Öyle ya madem ki devrim, karşısında karşı-devrimi de örgütleyerek gelişiyor. Öyle ise, dünyaya yayılamamış ama Rus sınırları içinde SSCB’yi oluşturarak zafere ulaşmış Ekim Dev-rimi’nin, dünya kapitalist-emperyalist bloğundaki etkilerini bilmeliyiz. Konumuz açısından, burjuvazinin en gelişmiş örgütü olan devlet, bu devrim saldırısı karşısında nasıl örgütlenmiştir, sorusunu tartışmalıyız.
“Elveda Proletarya”, “Elveda Başkaldırı”ların yazıldığı, Marksizm-Leninizm’in onun sözde yandaşları tarafından (çok şükür sosyalizmin çözülüşü ile birlikte bu baylar, sözde yandaşlığı bırakıp, açıkça Marksizm’e karşı olduklarını dile getirmeye başladılar) iğdiş edildiği bir dönemde devlet sorunu üzerinde yoğunlaşmadan devrimin ilerlemesi mümkün değildir.
Ekim Devrimi’nden sonra faşizmin ortaya çıkışı devrimcilerin savaş taktiklerinde ciddi değişiklikler yapmalarına yol açtı. Ancak özellikle 2. Dünya Savaşı sonrası dönemde SSCB ve tüm sosyalist ülkelerin statükocu politikaları, en çok devlete ilişkin yeni önyargılar ve oportünist yanılsamaların oluşmasına yol açtı.
Bu önyargılar ve oportünist yanılsamalar, Marksizm’in bu alanda ortaya koyduğu gerçekliğin üzerinin örtülmesine vardı. Böylece, yanılsamalar, Marksizm’in bu sulandırılışı, teorinin kendisi imiş gibi sunuldu/kavrandı. O nedenle sorunun anlaşılması için Marx, Engels ve Lenin’in devlet üzerine yazdıklarına göz atarak başlayacağız.
Devlet sorunu, burjuvazi ile proletarya arasındaki savaşımın kızışması ve nihayet Paris Komünü’nde doruğuna varması ile birlikte Marx ve Engels dahil tüm Marksistlerin önüne pratik bir sorun olarak geldi.
F. Engels, 1844’de ilk basımı yapılan “Ailenin, Özel Mülkiyetin ve Devletin Kökeni” adlı eserinde konuyu detaylı biçimde ele alır. Devletin, tarihsel gelişimin belli bir aşamasında ortaya çıktığını gösterir.

* * * * * * * * *

■ **Görev ayrıntıları**
Devlet üzerine yazılmış metinde yazar, konuyu Marx, Engels ve Lenin'in devlet üzerine yazdıklarına göz atarak ele almaya neden başlayacağını belirtiyor? Lütfen bir ile üç cümle arasında açıklayın. Bu öğeler başka bir kaynaktan alınmıştır.

■ **Kayıt kümesi**
* * * * * * * * *

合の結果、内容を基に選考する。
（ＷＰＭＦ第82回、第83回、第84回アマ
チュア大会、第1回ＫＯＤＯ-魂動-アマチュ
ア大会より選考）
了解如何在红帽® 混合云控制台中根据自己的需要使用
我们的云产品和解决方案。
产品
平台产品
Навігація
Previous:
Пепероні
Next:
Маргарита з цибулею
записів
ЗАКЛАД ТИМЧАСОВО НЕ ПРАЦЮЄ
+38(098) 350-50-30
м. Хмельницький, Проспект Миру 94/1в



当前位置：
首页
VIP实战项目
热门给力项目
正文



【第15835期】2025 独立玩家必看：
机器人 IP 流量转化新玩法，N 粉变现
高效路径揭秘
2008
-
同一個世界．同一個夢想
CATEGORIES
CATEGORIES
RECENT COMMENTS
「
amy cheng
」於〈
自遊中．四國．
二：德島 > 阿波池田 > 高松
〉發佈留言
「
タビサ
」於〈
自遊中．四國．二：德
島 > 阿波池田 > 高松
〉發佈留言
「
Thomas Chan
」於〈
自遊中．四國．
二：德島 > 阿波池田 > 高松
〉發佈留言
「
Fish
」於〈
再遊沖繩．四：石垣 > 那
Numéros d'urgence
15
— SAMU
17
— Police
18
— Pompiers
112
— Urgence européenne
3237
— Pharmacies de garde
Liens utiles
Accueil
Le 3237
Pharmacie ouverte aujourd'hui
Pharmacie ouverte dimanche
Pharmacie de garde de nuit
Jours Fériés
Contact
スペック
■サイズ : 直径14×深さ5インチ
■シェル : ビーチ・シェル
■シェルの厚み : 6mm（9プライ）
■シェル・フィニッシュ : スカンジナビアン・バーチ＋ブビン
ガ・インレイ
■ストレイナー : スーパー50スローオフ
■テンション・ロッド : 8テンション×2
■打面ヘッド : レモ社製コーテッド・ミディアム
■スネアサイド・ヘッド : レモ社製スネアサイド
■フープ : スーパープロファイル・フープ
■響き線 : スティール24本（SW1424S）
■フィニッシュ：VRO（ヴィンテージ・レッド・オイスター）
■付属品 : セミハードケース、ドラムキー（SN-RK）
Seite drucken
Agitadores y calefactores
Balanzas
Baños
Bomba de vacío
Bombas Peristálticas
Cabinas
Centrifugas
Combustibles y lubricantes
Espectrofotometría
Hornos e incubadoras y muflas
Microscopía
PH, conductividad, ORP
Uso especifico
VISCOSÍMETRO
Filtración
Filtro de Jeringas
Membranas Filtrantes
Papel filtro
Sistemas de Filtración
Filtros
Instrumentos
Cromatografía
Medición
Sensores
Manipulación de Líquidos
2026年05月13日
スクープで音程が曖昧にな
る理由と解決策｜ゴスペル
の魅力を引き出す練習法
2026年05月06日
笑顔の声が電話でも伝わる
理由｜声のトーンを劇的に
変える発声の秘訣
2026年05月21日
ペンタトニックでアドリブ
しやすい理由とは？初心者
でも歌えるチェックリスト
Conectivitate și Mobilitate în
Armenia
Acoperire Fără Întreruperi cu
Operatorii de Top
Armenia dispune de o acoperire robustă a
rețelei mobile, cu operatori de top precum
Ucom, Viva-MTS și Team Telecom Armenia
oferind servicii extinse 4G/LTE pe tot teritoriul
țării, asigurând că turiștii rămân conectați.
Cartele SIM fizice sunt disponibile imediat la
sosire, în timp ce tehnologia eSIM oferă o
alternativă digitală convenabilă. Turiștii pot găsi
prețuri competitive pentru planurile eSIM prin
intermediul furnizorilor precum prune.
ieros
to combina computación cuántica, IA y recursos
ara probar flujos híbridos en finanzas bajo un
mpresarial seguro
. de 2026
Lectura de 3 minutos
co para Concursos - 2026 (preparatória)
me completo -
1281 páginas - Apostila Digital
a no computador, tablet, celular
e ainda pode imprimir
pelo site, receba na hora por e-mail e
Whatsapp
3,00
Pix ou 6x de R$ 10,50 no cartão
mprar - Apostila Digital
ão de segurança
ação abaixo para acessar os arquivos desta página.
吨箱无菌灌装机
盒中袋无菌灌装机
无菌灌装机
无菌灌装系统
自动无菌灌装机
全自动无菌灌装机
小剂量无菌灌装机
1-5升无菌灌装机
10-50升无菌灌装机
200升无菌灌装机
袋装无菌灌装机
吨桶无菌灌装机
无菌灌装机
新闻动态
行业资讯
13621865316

* * * * * * * * *

■ **Yanıt**
Özellikle 2. Dünya Savaşı sonrasında SSCB ve tüm sosyalist ülkelerin statükocu politikaları, devlete ilişkin önyargılar ve oportünist yanılsamalar doğurmuştur. Bunlar Marksizm'in bu alanda ortaya koyduğu gerçekliğin üzerini örtmüş, Marksizm'in sulandırılmış hâli de teorinin kendisiymiş gibi sunulmuş ve kavranmıştır. Sorunun anlaşılması için bu nedenle Marx, Engels ve Lenin'in devlet üzerine yazdıklarından başlanacaktır.